I am trying to clarify a statement regarding the homomorphic image of a maximal ideal
Let $\varphi: F\rightarrow F'$ be an isomorphism of fields. The map $\varphi$ induces a ring homomorphism (also denoted $\varphi$) $\varphi:F[x]\rightarrow F'[x]$ defined by applying $\varphi$ to the coefficients of a polynomial in $F[x]$. Let $p(x)\in F[x]$ be an irreducible polynmial and let $p'(x)\in F'[x]$ be the polynomial obtained by applying the map $\varphi$ to the coefficients of $p(x)$. The isomorphism maps the ideal $(p(x))$ to the ideal $(p'(x))$.
Is it true that $(p'(x))$ is also maximal? I don't think the homomorphic image of maximal ideal is necessarily maximal.

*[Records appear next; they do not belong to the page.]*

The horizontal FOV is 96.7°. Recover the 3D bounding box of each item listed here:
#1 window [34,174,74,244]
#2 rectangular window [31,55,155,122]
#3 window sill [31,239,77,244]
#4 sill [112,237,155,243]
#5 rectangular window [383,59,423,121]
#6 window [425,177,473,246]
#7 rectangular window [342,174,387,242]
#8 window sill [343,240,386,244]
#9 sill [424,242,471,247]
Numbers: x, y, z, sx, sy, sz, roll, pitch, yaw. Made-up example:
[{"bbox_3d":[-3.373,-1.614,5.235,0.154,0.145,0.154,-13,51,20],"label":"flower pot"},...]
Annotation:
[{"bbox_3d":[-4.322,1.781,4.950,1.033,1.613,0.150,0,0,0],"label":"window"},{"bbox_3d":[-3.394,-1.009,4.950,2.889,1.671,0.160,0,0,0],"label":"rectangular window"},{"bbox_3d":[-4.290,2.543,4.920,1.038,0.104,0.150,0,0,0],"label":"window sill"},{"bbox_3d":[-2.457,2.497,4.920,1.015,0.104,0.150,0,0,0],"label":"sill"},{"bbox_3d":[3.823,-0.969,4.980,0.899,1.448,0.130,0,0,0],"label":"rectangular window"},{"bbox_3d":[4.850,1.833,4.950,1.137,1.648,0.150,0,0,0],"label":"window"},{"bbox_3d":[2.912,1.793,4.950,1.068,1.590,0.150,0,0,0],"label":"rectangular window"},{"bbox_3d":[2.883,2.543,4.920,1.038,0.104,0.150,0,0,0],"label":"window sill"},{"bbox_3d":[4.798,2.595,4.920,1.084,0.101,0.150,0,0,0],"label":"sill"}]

EDIT: $\varphi$ in fact induces a ring isomorphism, which is why this statement is true.
The statement is true in greater generality. Suppose $\varphi\colon A\to B$ is a surjective ring homomorphism. Then, for every maximal ideal $I$ such that $\ker\varphi\subseteq I$, the image $\varphi(I)$ is a maximal ideal of $B$.
Indeed, the homomorphism theorems provide an isomorphism $\bar{\varphi}\colon A/I\to B/\varphi(I)$ (here just $\ker\varphi\subseteq I$ is needed, not maximality). Then $\varphi(I)$ is maximal if and only if $I$ is maximal.
In your case $\varphi\colon F[x]\to F'[x]$ is an isomorphism, so the condition $\ker\varphi\subseteq I$ is trivially satisfied.
As a side note, if $\ker\varphi\not\subseteq I$, then $\varphi(I)=B$.